Bei der SP.A dachte man eigentlich, die Antwort zu kennen. Bei der Wahl vom 26. Mai hatten die flämischen Sozialisten eine ziemliche Klatsche hinnehmen müssen: Sie verloren rund ein Drittel ihrer Stimmen. Und bislang hatte es geheißen, man werde wohl in die Opposition gehen, um sich zu erneuern.
Die Perspektive einer möglichen Regierungsbeteiligung scheint da aber zu einem Umdenken geführt zu haben. Am Abend hatte SP.A-Chef John Crombez die Entscheidungsträger seiner Partei zusammengerufen, um über das weitere Vorgehen zu entscheiden.
Sollen wir mit der N-VA reden, oder nicht? das war also die Frage. Und da gab es, wie so oft, zwei Lager.
Im Vorfeld hatten sich doch einige Schwergewichte dagegen ausgesprochen. Vater und Sohn Tobback, und auch der Löwener Bürgermeister Mohamed Ridouani waren strikt dagegen, mit den Nationalisten über eine neue flämische Regierung zu verhandeln.
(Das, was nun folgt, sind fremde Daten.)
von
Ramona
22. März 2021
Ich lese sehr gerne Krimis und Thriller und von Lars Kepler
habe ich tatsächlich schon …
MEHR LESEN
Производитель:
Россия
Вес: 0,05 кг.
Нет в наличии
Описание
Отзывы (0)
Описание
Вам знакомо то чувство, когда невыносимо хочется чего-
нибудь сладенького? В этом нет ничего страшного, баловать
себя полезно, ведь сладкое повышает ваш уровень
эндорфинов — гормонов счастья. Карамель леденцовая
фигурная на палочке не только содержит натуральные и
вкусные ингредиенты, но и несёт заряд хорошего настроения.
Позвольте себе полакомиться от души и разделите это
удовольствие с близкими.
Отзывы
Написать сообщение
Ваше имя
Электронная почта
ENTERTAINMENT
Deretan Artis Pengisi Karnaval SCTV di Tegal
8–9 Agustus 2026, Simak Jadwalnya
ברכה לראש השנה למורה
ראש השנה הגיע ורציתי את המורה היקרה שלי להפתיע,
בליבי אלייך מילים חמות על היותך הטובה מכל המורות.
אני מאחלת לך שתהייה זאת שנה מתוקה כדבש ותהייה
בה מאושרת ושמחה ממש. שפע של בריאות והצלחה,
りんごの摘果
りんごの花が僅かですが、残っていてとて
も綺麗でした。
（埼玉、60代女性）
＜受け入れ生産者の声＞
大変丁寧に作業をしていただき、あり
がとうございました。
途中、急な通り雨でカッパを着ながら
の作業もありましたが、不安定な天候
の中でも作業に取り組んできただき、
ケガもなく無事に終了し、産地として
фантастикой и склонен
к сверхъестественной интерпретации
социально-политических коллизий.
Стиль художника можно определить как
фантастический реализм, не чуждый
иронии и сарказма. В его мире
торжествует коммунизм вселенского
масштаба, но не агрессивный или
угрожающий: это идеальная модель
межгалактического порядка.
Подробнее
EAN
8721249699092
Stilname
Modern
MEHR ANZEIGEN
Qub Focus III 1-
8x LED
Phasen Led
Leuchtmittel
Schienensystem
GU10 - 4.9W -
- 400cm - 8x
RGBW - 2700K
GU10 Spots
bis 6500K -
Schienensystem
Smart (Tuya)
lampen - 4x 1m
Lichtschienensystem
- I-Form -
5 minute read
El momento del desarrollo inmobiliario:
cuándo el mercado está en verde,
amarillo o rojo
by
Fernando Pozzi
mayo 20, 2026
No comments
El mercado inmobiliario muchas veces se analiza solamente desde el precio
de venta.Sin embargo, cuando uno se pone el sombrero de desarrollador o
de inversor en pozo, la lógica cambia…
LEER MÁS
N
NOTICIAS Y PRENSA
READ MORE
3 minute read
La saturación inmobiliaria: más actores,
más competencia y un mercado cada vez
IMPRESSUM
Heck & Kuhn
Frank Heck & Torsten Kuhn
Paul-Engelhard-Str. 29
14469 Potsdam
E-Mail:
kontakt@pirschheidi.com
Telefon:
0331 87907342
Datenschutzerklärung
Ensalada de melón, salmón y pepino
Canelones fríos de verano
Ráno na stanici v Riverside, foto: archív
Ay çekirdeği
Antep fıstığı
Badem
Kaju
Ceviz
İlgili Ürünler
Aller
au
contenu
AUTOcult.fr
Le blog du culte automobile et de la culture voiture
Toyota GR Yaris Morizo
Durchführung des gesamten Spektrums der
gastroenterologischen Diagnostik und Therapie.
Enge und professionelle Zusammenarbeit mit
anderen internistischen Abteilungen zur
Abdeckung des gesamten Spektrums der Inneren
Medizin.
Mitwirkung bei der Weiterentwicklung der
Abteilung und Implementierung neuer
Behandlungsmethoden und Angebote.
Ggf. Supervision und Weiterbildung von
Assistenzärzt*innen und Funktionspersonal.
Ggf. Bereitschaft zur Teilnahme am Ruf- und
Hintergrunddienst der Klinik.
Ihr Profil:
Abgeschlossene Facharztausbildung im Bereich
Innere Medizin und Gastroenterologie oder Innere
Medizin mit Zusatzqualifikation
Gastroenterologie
Der "pragmatische" Flügel hat sich aber am Ende durchgesetzt. Nach dem Motto also: Reden kostet nichts.
Nur bekommt Parteichef Crombez jetzt natürlich keinen Freifahrtschein. Man schnürte einen Forderungskatalog zusammen, eine Liste von Prioritäten, die man (mal wünschenswerterweise, mal zwingend) in einem möglichen Koalitionsvertrag lesen will.
Die SP.A-Kammerabgeordnete Yasmine Kherbache fasste die Ergebnisse in der VRT so zusammen: Wenn wir eingeladen werden, dann werden wir erstmal zuhören. Und dann werden wir unsere Prioritätenliste präsentieren. Und die besteht vor allem aus sozialen und auch ökologischen Forderungen.
Heißt im Klartext: De Sozialisten werden nicht um jeden Preis einer Koalition beitreten. Eher im Gegenteil. Die SP.A wäre de facto das Zünglein an der Waage.
Eine Koalition aus N-VA, OpenVLD und SP.A, die hätte nämlich nur eine knappe Mehrheit von einem Sitz. Und in einer solchen Situation kann auch der vermeintliche Juniorpartner letztlich ein mitunter deutlich größeres Gewicht bekommen, als es sein Wahlergebnis vielleicht erlauben würde. Zumal es so aussehen mag, als würde De Wever am liebsten die CD&V draußen halten, auch um sie weiter zu schwächen.
Doch sind immer noch längst nicht alle flämischen Roten davon überzeugt, dass das Ganze vielleicht auch eine Chance sein könnte. Das gilt zum Beispiel für den SP.A-Bürgermeister von Vilvoorde, Hans Bonte.
In einer Koalition mit zwei rechten bzw. wirtschaftsliberalen Parteien werden wir immer das fünfte Rad am Wagen sein, werden wir nie wirklich unseren Stempel aufdrücken können, sagt Bonte. Und damit spielen wir letztlich mit dem Feuer, riskieren wir bei der nächsten Wahl wieder abgestraft zu werden.
Naja, Bart De Wever muss ja erstmal den Vlaams Belang fallen lassen und dann auch konkrete Einladungen aussprechen. Aber, wenn es am Ende doch auf eine Regierung aus N-VA, OpenVLD und SP.A hinauslaufen sollte, einen Namen gibt es schon: Wegen der Farben gelb, blau und rot spricht da - in Anlehnung an das alte Wappen des Herzogtums - von einer "burgundischen Koalition".